#### Record extracts
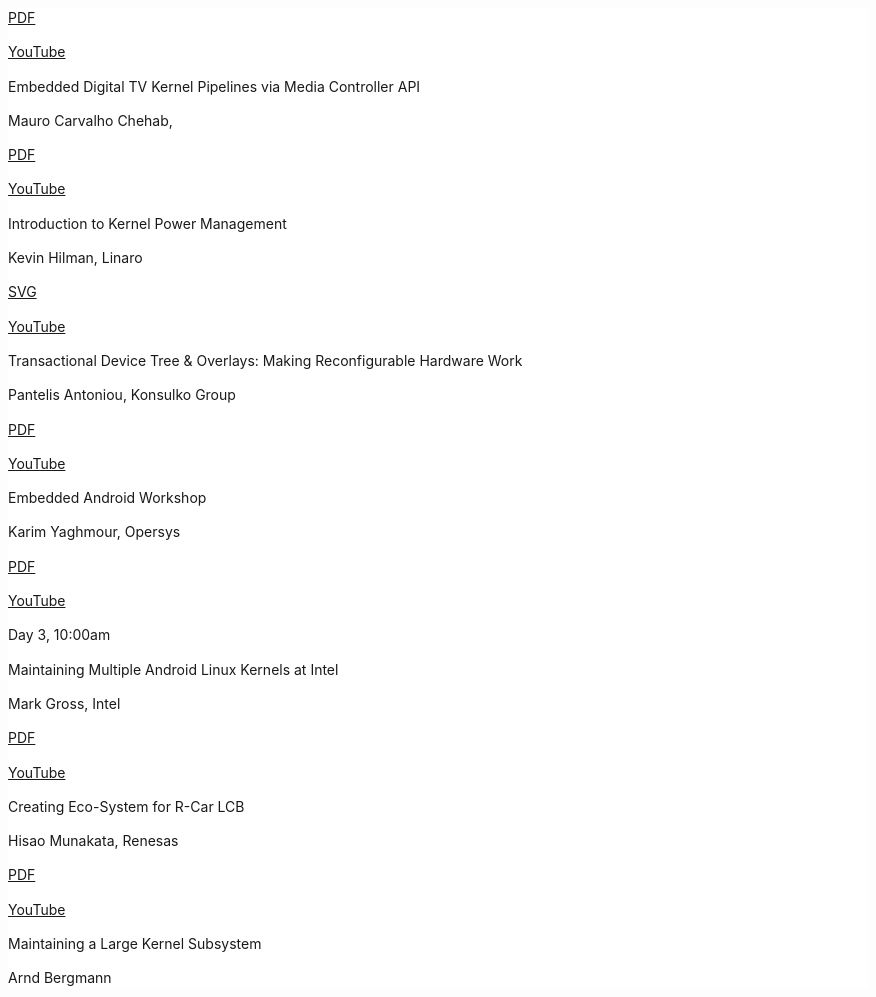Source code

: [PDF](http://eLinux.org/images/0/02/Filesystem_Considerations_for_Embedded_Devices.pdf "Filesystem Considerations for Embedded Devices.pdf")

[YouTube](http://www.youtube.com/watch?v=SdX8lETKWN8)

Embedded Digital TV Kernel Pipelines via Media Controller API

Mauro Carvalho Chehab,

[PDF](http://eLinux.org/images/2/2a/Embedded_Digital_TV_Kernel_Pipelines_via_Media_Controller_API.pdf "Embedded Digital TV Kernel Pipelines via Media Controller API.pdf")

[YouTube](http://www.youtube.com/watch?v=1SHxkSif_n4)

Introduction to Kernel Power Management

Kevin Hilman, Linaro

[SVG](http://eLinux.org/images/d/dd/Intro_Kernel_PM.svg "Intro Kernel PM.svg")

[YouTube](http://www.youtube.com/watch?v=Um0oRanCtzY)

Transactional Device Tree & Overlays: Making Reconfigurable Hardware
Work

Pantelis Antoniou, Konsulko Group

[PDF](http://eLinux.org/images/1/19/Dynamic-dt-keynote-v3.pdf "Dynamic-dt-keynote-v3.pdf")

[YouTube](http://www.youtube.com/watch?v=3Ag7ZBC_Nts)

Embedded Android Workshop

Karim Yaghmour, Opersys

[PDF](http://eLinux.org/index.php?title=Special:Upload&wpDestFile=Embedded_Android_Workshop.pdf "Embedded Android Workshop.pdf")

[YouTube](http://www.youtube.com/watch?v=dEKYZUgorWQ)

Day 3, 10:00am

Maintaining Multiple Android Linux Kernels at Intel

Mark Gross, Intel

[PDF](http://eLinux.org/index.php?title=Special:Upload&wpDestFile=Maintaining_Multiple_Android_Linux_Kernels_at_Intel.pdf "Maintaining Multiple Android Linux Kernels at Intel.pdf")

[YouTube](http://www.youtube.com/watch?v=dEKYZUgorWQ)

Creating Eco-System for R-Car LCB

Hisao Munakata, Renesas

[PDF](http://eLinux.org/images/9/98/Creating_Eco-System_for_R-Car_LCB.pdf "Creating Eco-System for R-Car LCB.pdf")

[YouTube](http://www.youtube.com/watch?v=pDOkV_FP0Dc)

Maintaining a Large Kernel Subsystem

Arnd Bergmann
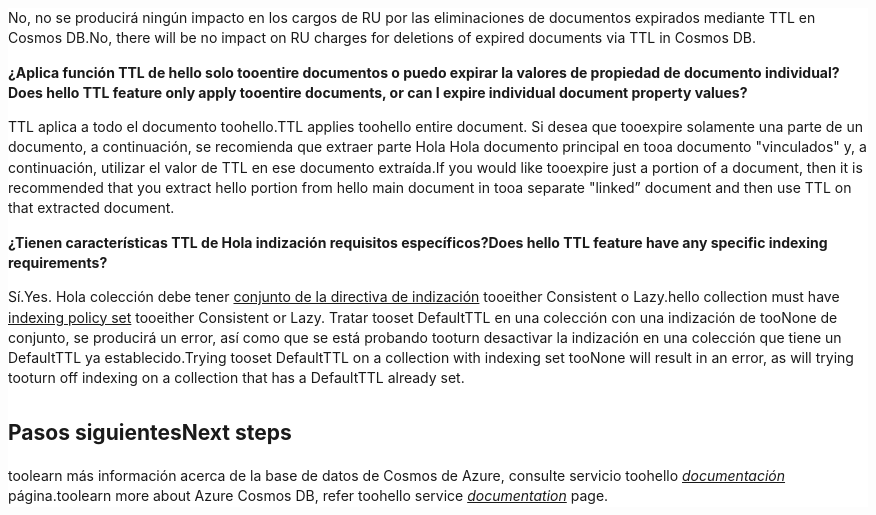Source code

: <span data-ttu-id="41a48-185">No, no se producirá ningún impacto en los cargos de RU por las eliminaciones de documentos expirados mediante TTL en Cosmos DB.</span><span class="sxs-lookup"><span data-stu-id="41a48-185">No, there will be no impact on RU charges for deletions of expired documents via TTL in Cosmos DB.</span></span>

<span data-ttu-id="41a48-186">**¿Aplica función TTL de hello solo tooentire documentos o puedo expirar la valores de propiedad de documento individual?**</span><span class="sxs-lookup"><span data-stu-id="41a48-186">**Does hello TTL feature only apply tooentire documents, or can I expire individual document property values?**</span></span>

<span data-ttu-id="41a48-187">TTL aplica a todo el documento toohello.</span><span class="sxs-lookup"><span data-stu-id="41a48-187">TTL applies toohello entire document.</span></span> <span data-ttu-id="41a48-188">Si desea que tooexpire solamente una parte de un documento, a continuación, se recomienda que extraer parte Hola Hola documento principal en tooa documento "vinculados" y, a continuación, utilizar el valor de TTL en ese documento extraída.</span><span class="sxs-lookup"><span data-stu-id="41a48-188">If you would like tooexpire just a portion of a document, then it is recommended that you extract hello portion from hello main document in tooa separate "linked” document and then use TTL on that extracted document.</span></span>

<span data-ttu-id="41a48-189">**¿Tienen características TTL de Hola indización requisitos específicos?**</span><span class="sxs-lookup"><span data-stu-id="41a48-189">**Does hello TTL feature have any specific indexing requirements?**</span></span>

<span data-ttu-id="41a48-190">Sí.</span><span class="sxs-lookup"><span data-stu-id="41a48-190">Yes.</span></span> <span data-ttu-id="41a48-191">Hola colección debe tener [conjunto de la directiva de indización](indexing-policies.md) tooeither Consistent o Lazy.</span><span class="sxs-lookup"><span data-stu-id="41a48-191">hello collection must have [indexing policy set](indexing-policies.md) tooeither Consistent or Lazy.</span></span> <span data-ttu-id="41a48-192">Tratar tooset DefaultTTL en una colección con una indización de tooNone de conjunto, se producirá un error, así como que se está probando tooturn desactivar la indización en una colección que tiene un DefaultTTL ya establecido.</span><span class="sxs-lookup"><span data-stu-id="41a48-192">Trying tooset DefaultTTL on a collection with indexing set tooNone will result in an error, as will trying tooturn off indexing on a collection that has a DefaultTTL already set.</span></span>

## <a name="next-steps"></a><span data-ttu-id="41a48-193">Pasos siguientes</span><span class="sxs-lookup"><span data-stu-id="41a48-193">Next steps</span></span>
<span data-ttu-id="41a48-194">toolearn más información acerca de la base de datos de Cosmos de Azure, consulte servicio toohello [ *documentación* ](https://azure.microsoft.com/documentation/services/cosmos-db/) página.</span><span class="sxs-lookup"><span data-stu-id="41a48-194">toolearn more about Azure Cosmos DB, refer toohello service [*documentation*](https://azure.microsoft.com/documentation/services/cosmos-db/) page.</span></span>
########
#### Record extracts
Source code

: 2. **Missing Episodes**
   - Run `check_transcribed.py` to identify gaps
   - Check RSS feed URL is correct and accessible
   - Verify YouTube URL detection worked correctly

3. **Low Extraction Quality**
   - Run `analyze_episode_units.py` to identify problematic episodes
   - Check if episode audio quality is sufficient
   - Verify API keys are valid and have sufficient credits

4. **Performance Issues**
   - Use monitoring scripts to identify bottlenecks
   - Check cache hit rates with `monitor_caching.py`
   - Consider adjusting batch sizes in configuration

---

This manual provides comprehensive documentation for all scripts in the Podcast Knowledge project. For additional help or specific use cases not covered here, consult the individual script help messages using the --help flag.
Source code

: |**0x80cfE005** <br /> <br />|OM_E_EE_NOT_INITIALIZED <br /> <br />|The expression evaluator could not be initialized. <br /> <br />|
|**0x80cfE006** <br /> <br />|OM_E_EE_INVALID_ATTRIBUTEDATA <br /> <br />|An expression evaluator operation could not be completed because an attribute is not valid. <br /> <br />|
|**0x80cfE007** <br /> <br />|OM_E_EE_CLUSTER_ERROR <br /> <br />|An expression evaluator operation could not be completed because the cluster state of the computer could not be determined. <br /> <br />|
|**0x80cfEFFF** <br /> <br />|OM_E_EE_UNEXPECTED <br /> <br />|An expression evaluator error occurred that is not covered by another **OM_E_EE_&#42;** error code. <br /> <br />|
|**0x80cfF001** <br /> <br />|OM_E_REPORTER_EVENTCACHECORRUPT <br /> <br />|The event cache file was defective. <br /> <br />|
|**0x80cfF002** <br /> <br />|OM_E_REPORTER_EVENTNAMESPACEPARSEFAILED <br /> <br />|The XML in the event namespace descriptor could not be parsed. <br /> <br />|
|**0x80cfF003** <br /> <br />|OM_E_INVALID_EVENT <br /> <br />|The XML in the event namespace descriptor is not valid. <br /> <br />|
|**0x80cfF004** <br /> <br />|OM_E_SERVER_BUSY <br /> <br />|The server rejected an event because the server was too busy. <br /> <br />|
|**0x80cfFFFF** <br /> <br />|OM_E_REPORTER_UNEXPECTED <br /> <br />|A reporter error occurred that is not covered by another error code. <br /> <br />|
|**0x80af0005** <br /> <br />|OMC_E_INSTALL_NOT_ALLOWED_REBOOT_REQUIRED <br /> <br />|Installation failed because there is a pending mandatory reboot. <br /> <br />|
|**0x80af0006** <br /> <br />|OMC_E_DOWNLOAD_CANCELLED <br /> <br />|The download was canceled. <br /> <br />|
########
> Assigned task
Turn everything from the line with "[YouTube](http://www.youtube.com/watch?v=SdX8lETKWN8)" through the line with "[YouTube](http://www.youtube.com/watch?v=Um0oRanCtzY)", both included, into a numbered list with blank lines left out.

> Solution to this problem
1. [YouTube](http://www.youtube.com/watch?v=SdX8lETKWN8)
2. Embedded Digital TV Kernel Pipelines via Media Controller API
3. Mauro Carvalho Chehab,
4. [PDF](http://eLinux.org/images/2/2a/Embedded_Digital_TV_Kernel_Pipelines_via_Media_Controller_API.pdf "Embedded Digital TV Kernel Pipelines via Media Controller API.pdf")
5. [YouTube](http://www.youtube.com/watch?v=1SHxkSif_n4)
6. Introduction to Kernel Power Management
7. Kevin Hilman, Linaro
8. [SVG](http://eLinux.org/images/d/dd/Intro_Kernel_PM.svg "Intro Kernel PM.svg")
9. [YouTube](http://www.youtube.com/watch?v=Um0oRanCtzY)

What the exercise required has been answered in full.